### [DIRECTIONS FOR THIS TASK]
Using the listing beneath this task, count the lines with the word "Processing" and write only the result.

BEGIN

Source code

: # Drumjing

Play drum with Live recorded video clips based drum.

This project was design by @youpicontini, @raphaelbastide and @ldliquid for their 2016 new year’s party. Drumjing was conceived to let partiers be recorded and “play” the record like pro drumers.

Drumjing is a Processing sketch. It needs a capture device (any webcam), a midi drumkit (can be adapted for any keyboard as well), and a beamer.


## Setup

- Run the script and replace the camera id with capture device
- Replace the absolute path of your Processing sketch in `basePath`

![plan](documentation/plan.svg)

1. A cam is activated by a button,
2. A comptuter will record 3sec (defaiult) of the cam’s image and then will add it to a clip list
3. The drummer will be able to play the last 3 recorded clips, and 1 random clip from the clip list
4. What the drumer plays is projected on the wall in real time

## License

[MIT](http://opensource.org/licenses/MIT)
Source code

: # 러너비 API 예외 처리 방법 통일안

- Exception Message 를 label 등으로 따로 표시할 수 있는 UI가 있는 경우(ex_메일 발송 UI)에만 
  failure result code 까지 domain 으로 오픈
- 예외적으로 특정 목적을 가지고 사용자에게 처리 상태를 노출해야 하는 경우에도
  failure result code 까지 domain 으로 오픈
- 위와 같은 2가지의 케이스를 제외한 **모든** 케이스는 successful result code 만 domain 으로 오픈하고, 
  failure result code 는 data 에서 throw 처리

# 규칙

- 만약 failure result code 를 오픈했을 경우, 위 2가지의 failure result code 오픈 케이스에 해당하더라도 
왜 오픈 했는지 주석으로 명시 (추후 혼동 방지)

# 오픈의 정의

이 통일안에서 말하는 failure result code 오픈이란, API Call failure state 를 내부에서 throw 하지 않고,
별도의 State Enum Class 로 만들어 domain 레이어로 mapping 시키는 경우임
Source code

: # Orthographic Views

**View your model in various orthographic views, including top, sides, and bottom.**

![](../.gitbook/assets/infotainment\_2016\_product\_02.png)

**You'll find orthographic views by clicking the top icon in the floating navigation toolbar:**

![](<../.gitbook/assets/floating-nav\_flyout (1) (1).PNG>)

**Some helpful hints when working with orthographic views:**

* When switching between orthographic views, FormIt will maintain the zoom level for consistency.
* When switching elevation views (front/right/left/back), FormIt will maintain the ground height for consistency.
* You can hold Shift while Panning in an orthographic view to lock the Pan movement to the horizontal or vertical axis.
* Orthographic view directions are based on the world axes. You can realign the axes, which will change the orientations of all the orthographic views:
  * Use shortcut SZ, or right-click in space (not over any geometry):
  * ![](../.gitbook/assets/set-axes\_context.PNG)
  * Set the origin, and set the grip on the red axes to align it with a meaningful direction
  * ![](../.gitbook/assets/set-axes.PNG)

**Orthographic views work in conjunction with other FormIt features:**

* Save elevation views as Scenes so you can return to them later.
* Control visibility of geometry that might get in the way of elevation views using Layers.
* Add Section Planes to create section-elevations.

END

### [SOLUTION FOR THIS EXERCISE]
2